We think meetings are the biggest hidden spend category in every organization. And only a few organisations are actively managing the effectiveness of meeting spend. Highlighting the costs of meeting to your organization might focus minds. A few effective meeting chairs we know use the phrase “There are a lot of salaries round this table” to concentrate minds on the need to make meetings more productive. Add these salaries up and the huge investment you’re already making in meetings becomes clear.
2. Expose bad practice – with tact!
We measure meeting effectiveness with automated anonymous pulse surveys built on our evidence-based question set. But it’s definitely possible to create simply feedback surveys to gauge how a handful of your meetings are going. Be careful to ensure that people are full and frank in their feedback by really protecting anonymity.
Whatever you do, don’t guess how good meetings are by only asking chairs themselves. We’ve found that meeting chairs systematically rate their meetings more positively than attendees. This is partly for the same reason that around 4 in 5 motorists in the US think they are above average drivers. A bit of over-optimism when it comes to one’s own abilities seems normal – and we call this the fundamental attribution bias. But it’s also because people who set up and lead meetings naturally see them as having at least some relevant to their work objectives.
However many surveys our software runs, we still also love stories. Who could forget that 40 person, 3 hour meeting in which only 4 people actually spoke? Or that time that you actually had exactly the same meeting 3 times with 3 different people? Collect a few annecdotes to highlight the scale of the challenge and how often meetings are currently undermining company culture, wellbeing and productivity.
3. Start small – and show what is possible
Few would disagree that meetings are costly and could be better. But we find that our partners often aren’t confident that they can actually improve things? Change is always daunting but starting small can help. When we work with top teams on consulting projects, we often narrow in on just one regular, high value meeting and start to drive improvements iteratively to get transformational results. Once leaders have felt that meetings can be better, they are much more likely to spread what they’ve seen working. If you lead a team, you can go a step further and build your own meeting sub-culture that starts spreading effective meeting practices by stealth.

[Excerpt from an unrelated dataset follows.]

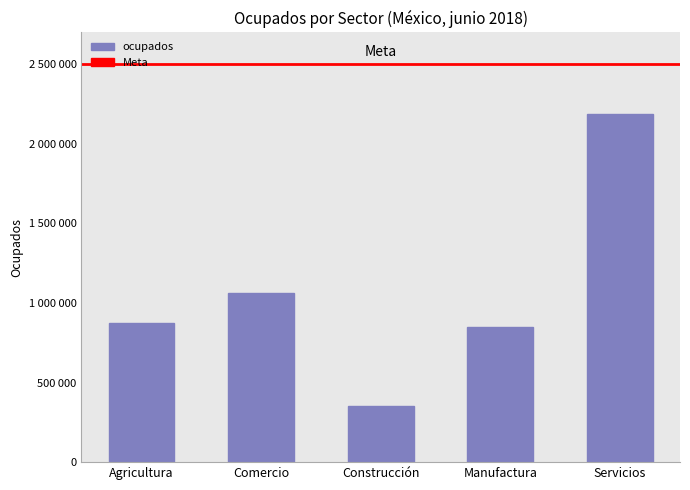

Which has a higher value, Servicios or Manufactura?

Servicios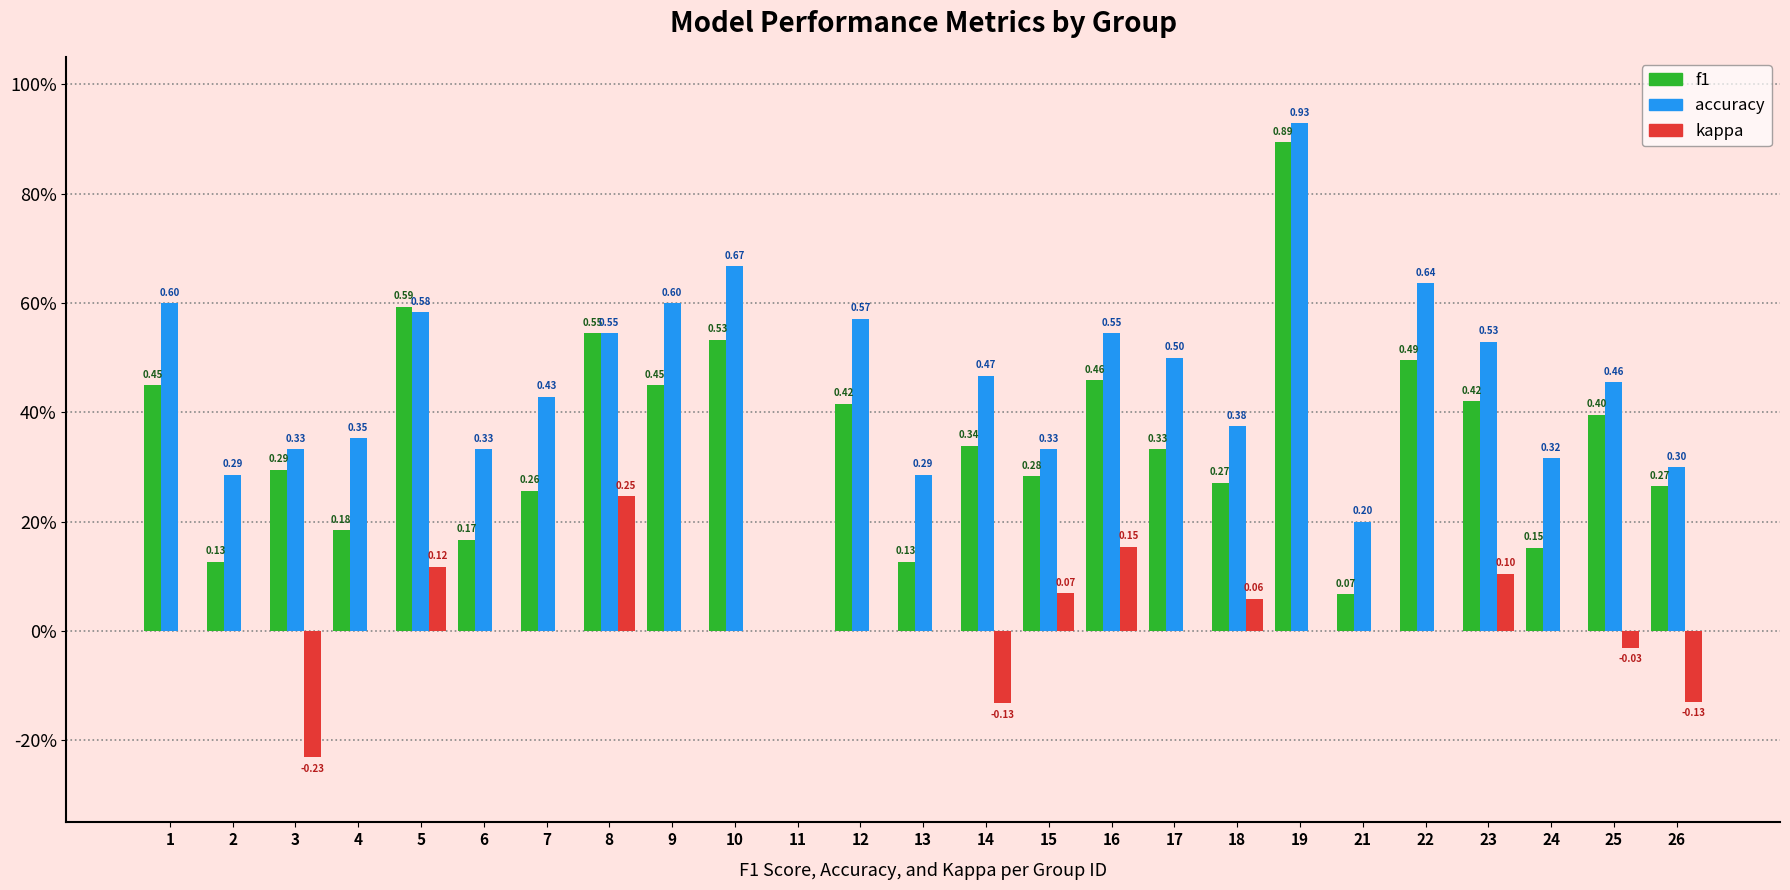

Read the f1 value at 22.

0.5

4. Scale good practice and create a platform for change
We think our Meeting Lab software and support as the gold standard in scaling effective meeting disciplines across your organization to strengthen culture and productivity. But you can do quite a bit without us if your teams can invest a bit of time and passion. One thing we recommend to all our partners (and often design with them) is a meeting playbook that sets out how you want to approach meetings as an organization. Simply creating some ‘dos’ and ‘don’ts’ that you then try to spread and stick by will help everyone to realise that meetings are something that all staff need to focus on to make sure work is productive and rewarding.